It happens every day to thousands of companies. Data breach, cyber espionage, ransomware, trojans, viruses, worms, insider leakages, whistleblowing – in other words, a kind of attack that brings devastating damage to a company. Those sad cases when bad guys overcome good people.
At this moment, most CEOs feel regrets about they did not care timely to harden the protection of their assets. But in fact, there is no time to regret – you must act as quickly as possible to prevent from more damage. Firstly, you have to find out immediately how deep the attackers have penetrated your endpoints and networks and what harm they have done to them. Secondly, you need to detect who attacked you and why. For that purpose, you must carefully gather and properly save digital evidence that can help to find the culprits and bring them to justice.
In other words, it’s time to tap into digital forensics.

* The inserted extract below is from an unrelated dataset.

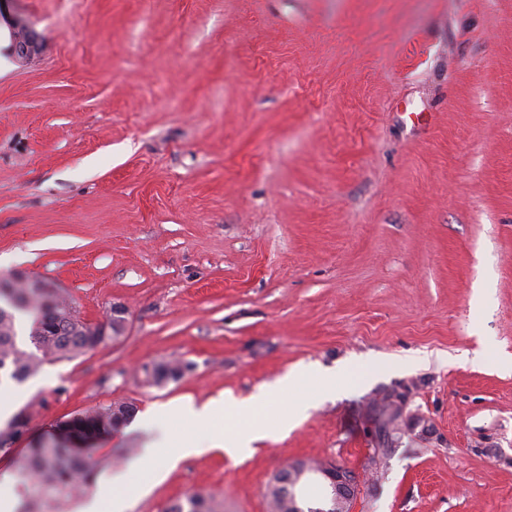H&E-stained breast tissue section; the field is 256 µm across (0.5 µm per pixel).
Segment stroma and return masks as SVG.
<instances>
[{"label": "stroma", "mask_w": 512, "mask_h": 512, "mask_svg": "<svg viewBox=\"0 0 512 512\" xmlns=\"http://www.w3.org/2000/svg\"><path fill=\"white\" fill-rule=\"evenodd\" d=\"M0 32V280L50 284L123 337L0 384L33 433L113 402L245 398L300 367L360 381L246 457L224 433L165 478L101 444L129 512L208 489L269 512L288 463L362 474L353 512H512V0H18ZM484 350L475 360L476 350ZM192 369L163 386L143 366ZM401 439L371 467L378 394ZM0 448V497L25 506ZM146 493H139V486ZM13 0L0 1V21H5L11 33V52L21 60H28L36 55L41 48L39 34L24 20L11 13L10 4Z\"/></svg>", "instance_id": "1"}]
</instances>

How digital forensics can help you
- Detecting, recovering, analyzing, and preserving digital evidence
- Tracing back cyber perpetrators
- Obtaining, organizing and storing gathered materials properly to present them as evidence in a court.
- Assessing possible damage of the cyberattack
- Presenting the results of the investigation in a formal report (for a client or a court case).

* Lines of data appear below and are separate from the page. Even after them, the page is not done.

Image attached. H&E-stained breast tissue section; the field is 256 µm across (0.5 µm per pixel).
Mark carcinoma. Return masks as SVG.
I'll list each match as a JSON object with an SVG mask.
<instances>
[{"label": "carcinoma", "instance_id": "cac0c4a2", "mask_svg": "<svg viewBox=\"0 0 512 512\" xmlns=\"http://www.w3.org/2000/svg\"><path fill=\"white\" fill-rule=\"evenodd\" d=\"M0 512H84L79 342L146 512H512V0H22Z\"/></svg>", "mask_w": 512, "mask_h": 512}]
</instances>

- Providing evidence that a cyber-incident really took place (You don’t want to be considered crying wolf and accused of fraud, don’t you?)
How digital forensic works
Everyone on the Internet leaves digital traces. Every criminal or spy penetrated your digital assets leaves traces too. It can be found on endpoints, networks, servers, and mobile devices. But to detect, obtain and store them in a way suitable for presenting as evidence in a court case is quite a tricky challenge. Here is why.
Firstly, cybercriminals used plenty of sophisticated tools and methods to cover their tracks, including deleting, distortion and alteration of the data. Secondly, the victim herself can easily damage valuable digital data unknowingly, even with good intentions. As a result, the perpetrators may avoid getting caught.
How is it possible?
Check yourself with the following test. Imagine, you discover that one of your company computers is infected. What do you think you should do: switch it off immediately or leave it switched on until the rescue team arrives?
If you, like many other people, have chosen the first variant, you possibly give the criminal a pass to freedom. Why? Because some traces of the attack can be stored in the computer’s operative memory, and experienced digital forensics specialist can extract and keep this data. But if you reboot the computer, they are lost forever. So the correct answer is to isolate the computer from the network to avoid spreading the malware but keep it turned on until digital investigators arrive.
And it’s only one example of diverse tiny professional secrets of digital forensics known only to top-qualified specialists. Digital forensics is a sophisticated duel between the cyber detectives and cybercriminals, and its outcome mostly depends on professionalism and effectiveness of the specialists you choose to deal with.